─── Entries shown ───

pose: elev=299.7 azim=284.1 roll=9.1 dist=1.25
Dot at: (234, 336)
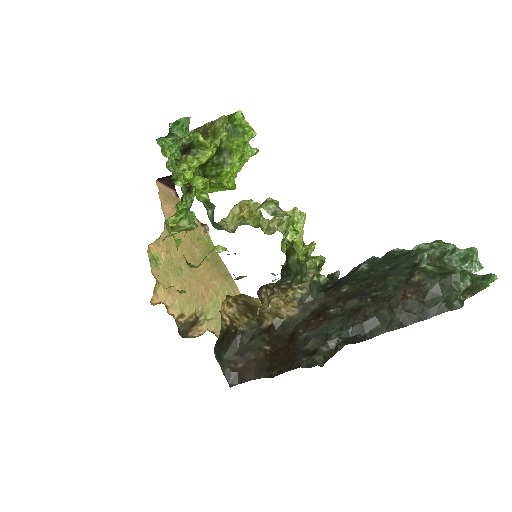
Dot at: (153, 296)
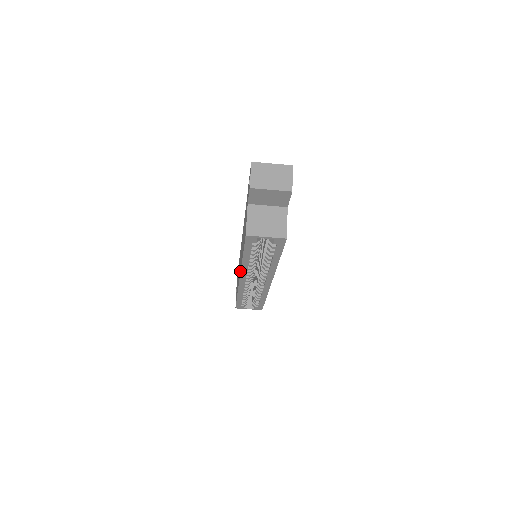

───
─── Entries shown ───

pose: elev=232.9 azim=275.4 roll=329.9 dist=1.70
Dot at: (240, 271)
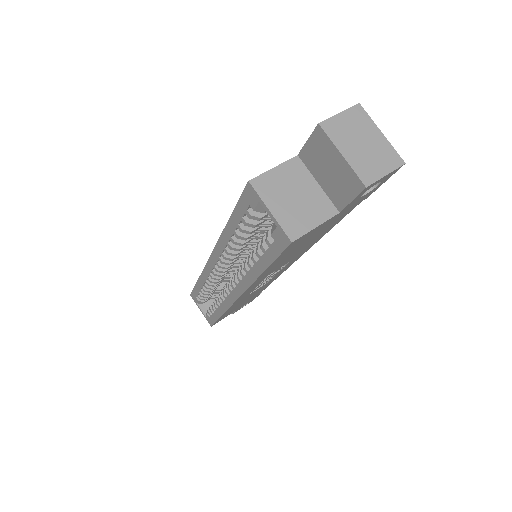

───

◆ Directions for this task ◆
Take the lines from the one with "pose: elev=299.7 azim=284.1" through the one with "Dot at: (153, 296)" and write them out again with "dist" swapped for "distance", changing nothing else. Give only those lines and omit the pictures.

◆ Result of this exercise ◆
pose: elev=299.7 azim=284.1 roll=9.1 distance=1.25
Dot at: (234, 336)
Dot at: (153, 296)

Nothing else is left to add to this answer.